**What you will do**:
Render each line of text read from the records as a numbered list, skipping any blank lines. Leave the pictures out of your answer.

(Collected data)
━━━━━━
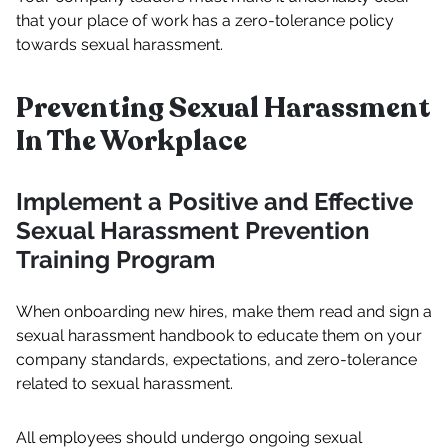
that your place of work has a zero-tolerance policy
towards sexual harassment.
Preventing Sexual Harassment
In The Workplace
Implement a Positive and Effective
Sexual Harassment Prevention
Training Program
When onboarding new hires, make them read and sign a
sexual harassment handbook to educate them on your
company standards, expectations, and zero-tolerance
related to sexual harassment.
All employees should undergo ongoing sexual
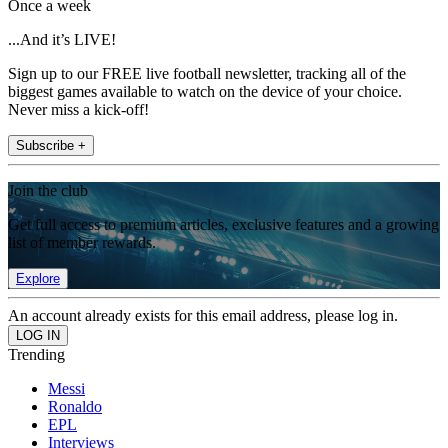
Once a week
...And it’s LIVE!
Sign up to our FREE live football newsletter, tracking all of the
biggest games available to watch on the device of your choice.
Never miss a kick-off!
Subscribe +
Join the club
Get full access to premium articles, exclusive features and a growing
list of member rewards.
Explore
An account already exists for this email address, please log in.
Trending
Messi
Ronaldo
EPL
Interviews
━━━━━━
**Problem solution**:
1. that your place of work has a zero-tolerance policy
2. towards sexual harassment.
3. Preventing Sexual Harassment
4. In The Workplace
5. Implement a Positive and Effective
6. Sexual Harassment Prevention
7. Training Program
8. When onboarding new hires, make them read and sign a
9. sexual harassment handbook to educate them on your
10. company standards, expectations, and zero-tolerance
11. related to sexual harassment.
12. All employees should undergo ongoing sexual
13. Once a week
14. ...And it’s LIVE!
15. Sign up to our FREE live football newsletter, tracking all of the
16. biggest games available to watch on the device of your choice.
17. Never miss a kick-off!
18. Subscribe +
19. Join the club
20. Get full access to premium articles, exclusive features and a growing
21. list of member rewards.
22. Explore
23. An account already exists for this email address, please log in.
24. Trending
25. Messi
26. Ronaldo
27. EPL
28. Interviews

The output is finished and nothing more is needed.